Più rilassante che studiare i pronomi è certamente guardare al senso di
alcune parole difficili, difficili perché difficilmente trovano un corrispettivo preciso in altre lingue. È quello che facciamo nel ventiduesimo capitolo illustrando con esempi significativi parole come mica, anzi, addirittura o macché.
 
E come ignorare
il congiuntivo? Sul congiuntivo è stato detto tutto e il contrario di tutto, è l'ossessione degli italiani che diventa di riflesso lo spauracchio degli studenti stranieri. Siamo più volte intervenuti sull'argomento (vedi in questo stesso sito:  http://www.scudit.net/velenocongiuntivo.htm): nella grammatica avanzata cerchiamo solo di dare schemi di uso segnalando quando NON si deve usare, quando SI DEVE assolutamente usare e quando i parlanti possono decidere se usarlo o meno a seconda delle loro intenzioni comunicative.
 

Il gerundio ha tantissime funzioni in italiano: e le analizziamo nel ventiquattresimo capitolo, con attenzione particolare anche alle frasi in cui il gerundio di una frase secondaria non ha lo stesso soggetto del verbo della principale.

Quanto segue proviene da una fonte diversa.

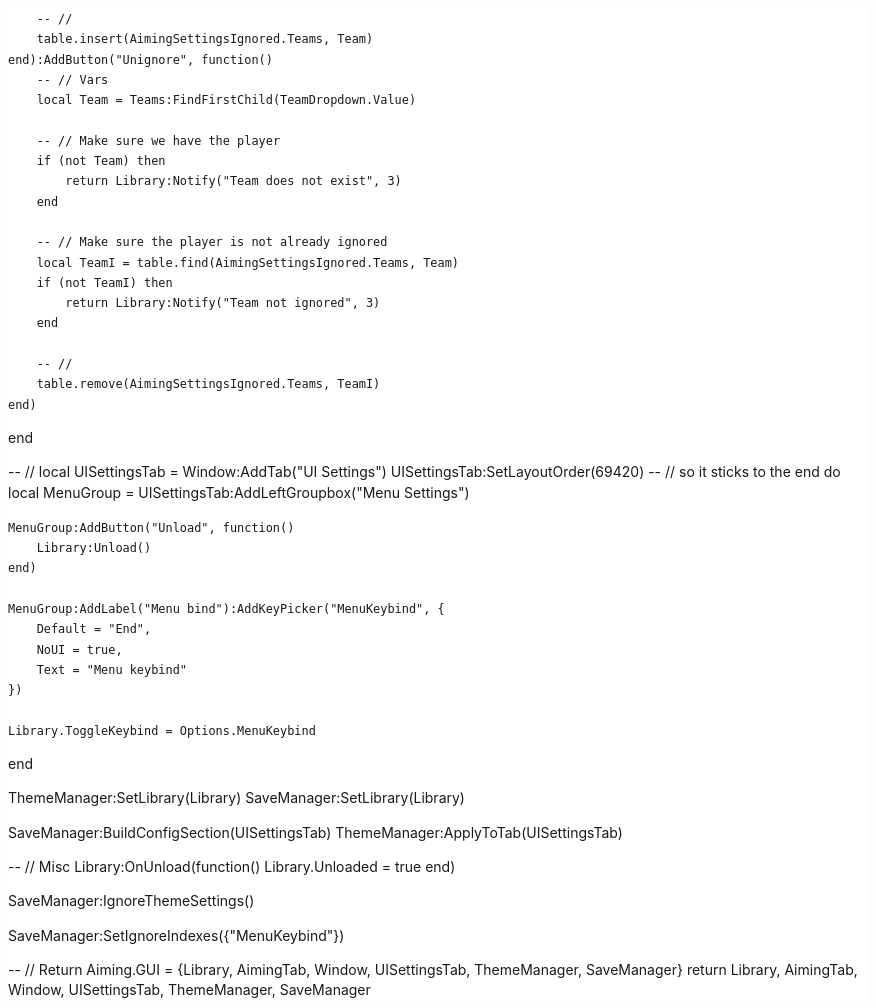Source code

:         -- //
        table.insert(AimingSettingsIgnored.Teams, Team)
    end):AddButton("Unignore", function()
        -- // Vars
        local Team = Teams:FindFirstChild(TeamDropdown.Value)

        -- // Make sure we have the player
        if (not Team) then
            return Library:Notify("Team does not exist", 3)
        end

        -- // Make sure the player is not already ignored
        local TeamI = table.find(AimingSettingsIgnored.Teams, Team)
        if (not TeamI) then
            return Library:Notify("Team not ignored", 3)
        end

        -- //
        table.remove(AimingSettingsIgnored.Teams, TeamI)
    end)
end

-- //
local UISettingsTab = Window:AddTab("UI Settings")
UISettingsTab:SetLayoutOrder(69420) -- // so it sticks to the end
do
    local MenuGroup = UISettingsTab:AddLeftGroupbox("Menu Settings")

    MenuGroup:AddButton("Unload", function()
        Library:Unload()
    end)

    MenuGroup:AddLabel("Menu bind"):AddKeyPicker("MenuKeybind", {
        Default = "End",
        NoUI = true,
        Text = "Menu keybind"
    })

    Library.ToggleKeybind = Options.MenuKeybind
end

ThemeManager:SetLibrary(Library)
SaveManager:SetLibrary(Library)

SaveManager:BuildConfigSection(UISettingsTab)
ThemeManager:ApplyToTab(UISettingsTab)

-- // Misc
Library:OnUnload(function()
    Library.Unloaded = true
end)

SaveManager:IgnoreThemeSettings()

SaveManager:SetIgnoreIndexes({"MenuKeybind"})

-- // Return
Aiming.GUI = {Library, AimingTab, Window, UISettingsTab, ThemeManager, SaveManager}
return Library, AimingTab, Window, UISettingsTab, ThemeManager, SaveManager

Concludiamo con il periodo ipotetico: e se siamo d'accordissimo che per esigenze didattiche si continui a parlare dei tre tipi di periodo ipotetico... be', sappiamo comunque che i tipi sono molti di più. E non mancano in questo capitolo esempi di frasi tipo ad avere tempo farei questa cosa, comportandomi bene mio padre mi avrebbe premiato, qualora tu abbia intenzione di farlo dovrai comunicarmelo, frasi in cui lo schema tradizionale dei tre tipi di ipotetica è davvero un po' distante.